Wagner pointed out that if the IRS adopts even higher life expectancy assumptions from the Society of Actuaries, it may well require plan sponsors to increase plan contributions to raise pension plans' funding ratios.

For the Social Security old age trust fund, higher life expectancy, lower birth rates and stagnant immigration together pose a serious threat to Social Security's own long-term health, as seen in Figure 6 (below).

The problem, simply stated, is that there won't be enough workers paying into the Social Security old age trust fund to support the increasing number of recipients. In 1950, there were 16 workers per Social Security beneficiary; in 1960, there were five workers per beneficiary; in 2015, the ratio is three workers to every beneficiary, and by 2025, the Social Security trustees estimate, there will be just 2.3 workers per beneficiary.

While nearly everyone knows what must be done to "save" Social Security — some combination of increasing the full retirement age, increasing the taxable maximum salary (now at $106,800) and trimming benefits — Chris Brightman, chief investment officer of Research Affiliates and a former pension fund official, puts the demographic issue into the broader economic context. He says there are essentially three drivers of economic growth for any country: population growth, increase in workforce participation rates and increases in productivity.

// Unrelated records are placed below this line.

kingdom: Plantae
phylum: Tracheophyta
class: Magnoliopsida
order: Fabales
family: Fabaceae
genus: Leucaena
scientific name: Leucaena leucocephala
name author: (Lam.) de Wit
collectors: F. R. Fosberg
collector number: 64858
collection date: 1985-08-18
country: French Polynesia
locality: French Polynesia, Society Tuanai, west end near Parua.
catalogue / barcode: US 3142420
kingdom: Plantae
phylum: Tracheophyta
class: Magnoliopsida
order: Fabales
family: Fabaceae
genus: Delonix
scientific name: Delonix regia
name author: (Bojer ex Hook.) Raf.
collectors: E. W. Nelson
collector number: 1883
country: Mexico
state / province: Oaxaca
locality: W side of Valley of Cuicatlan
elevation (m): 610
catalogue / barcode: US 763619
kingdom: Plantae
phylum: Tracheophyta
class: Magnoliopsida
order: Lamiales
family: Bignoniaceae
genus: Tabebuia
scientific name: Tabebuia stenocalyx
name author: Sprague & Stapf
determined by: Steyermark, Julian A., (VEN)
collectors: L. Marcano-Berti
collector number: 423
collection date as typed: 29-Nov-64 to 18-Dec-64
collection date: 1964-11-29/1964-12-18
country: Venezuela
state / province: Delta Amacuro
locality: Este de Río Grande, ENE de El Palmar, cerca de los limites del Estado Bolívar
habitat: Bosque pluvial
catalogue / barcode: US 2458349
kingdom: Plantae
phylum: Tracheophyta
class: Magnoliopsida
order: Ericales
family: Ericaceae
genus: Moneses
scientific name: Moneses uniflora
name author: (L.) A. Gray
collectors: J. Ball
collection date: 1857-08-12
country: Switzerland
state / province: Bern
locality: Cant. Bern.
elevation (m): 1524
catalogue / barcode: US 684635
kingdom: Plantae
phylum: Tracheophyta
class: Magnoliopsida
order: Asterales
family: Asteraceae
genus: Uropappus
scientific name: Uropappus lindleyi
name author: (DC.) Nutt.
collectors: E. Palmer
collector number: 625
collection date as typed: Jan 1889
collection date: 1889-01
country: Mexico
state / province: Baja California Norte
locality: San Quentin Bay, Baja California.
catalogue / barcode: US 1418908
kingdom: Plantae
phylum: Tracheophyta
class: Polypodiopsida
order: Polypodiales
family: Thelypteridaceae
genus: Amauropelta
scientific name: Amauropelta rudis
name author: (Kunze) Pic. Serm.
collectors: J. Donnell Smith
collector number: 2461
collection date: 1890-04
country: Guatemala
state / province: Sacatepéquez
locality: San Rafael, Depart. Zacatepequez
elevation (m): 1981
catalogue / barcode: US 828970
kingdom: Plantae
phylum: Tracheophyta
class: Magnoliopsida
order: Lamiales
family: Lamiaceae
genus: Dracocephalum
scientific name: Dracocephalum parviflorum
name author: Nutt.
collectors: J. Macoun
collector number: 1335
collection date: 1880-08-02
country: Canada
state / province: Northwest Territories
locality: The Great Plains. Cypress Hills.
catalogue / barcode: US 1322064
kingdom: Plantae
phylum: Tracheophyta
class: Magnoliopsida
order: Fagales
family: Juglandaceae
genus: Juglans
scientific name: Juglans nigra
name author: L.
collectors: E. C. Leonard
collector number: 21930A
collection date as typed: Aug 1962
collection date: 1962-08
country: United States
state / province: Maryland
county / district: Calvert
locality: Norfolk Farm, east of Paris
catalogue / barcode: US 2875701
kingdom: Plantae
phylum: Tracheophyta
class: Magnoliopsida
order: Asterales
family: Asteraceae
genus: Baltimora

In light of the U.S. demographic picture, Brightman says, "our economic headwinds will continue for the next few decades." Why? Because those three big drivers of growth are under pressure. U.S. population growth will decrease, he says. As for workforce participation rates, he admits that from 1960 to 2000, there was "big growth in employment participation — because of women entering the workforce. The rate for males has been dropping," he says, "since before the financial crisis — it's the baby boomers aging."

Then comes productivity, which he says increases among workers up to age 50 when "you're at your peak" productivity-wise and decreases as you age beyond that point. As the U.S. population becomes older, led by the baby boomers, productivity increases from workers won't get higher. Unfortunately, "75-year-olds don't produce anything; they consume," Brightman says.

"This will be a political problem," he argues. How to fix the problem? "We need to restructure pension plans" for one thing. While pension funds have seen a historical return of 8 percent, which they need to meet their liabilities, "you won't be getting that now." But since "we're a rich country, we can afford to fix this" as long as we have the political will.

So how should advisors counsel their clients nearing retirement? "Work a little longer, save more and live more frugally in retirement," Brightman suggests.